Products ATOM Spoken Dialogue SDK
Join our mailing list

Step 1: Data Collection

Data collection is the process of collecting spoken natural language data for the purpose of system development, testing and tuning. Since data collection needs to be done at the beginning of the development process, no working system is available. Therefore, unbeknownst to the user, a human simulates the behavior of the dialogue system (Wizard of Oz simulation, named after the book The Wizard of Oz in which the Wizard was just a simulation controlled by a man behind a curtain).

Tools for Data Collection

For data collection, two networked computers are needed. The data collection software included in the SDK is installed on the computer used for recording speech. The wizard can interact with the user by listening to the users' recorded speech or by generating utterances through a text-to-speech system. The data collection software acts as a web server, therefore, all interactions from the wizards' side are done through a web browser.

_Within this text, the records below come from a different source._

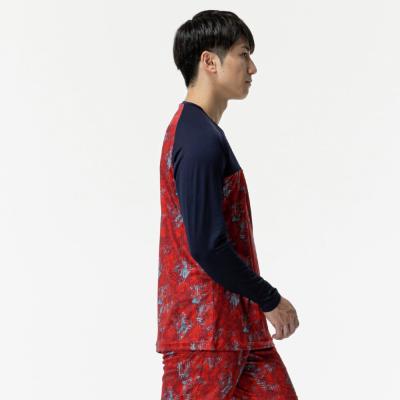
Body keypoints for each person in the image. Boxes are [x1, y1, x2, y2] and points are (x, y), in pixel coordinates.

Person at [156, 10, 300, 399]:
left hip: (240, 331)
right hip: (204, 339)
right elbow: (207, 246)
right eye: (243, 54)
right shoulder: (197, 140)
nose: (252, 68)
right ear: (210, 61)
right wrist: (270, 298)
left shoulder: (203, 133)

Results of the Data Collection Process:

The result of Step 1 is a corpus of interactions between users and wizards. The interactions are logged and time-stamped. The log files are stored in XML format and can be viewed using standard web browsers. The users' speech is recorded and referenced from the log files. The recorded speech can be used to train speech recognizers or, after transcription, to develop grammars.

Supported Standards and APIs for Transcription:

EMMA
EMMA (Extensible MultiModal Annotation markup language) is used to represent the input events from the user.
SAPI 4.0 and 5.1
SAPI 4.0 or SAPI 5.1 compliant speech synthesis engines can be used to synthesize text from the wizard.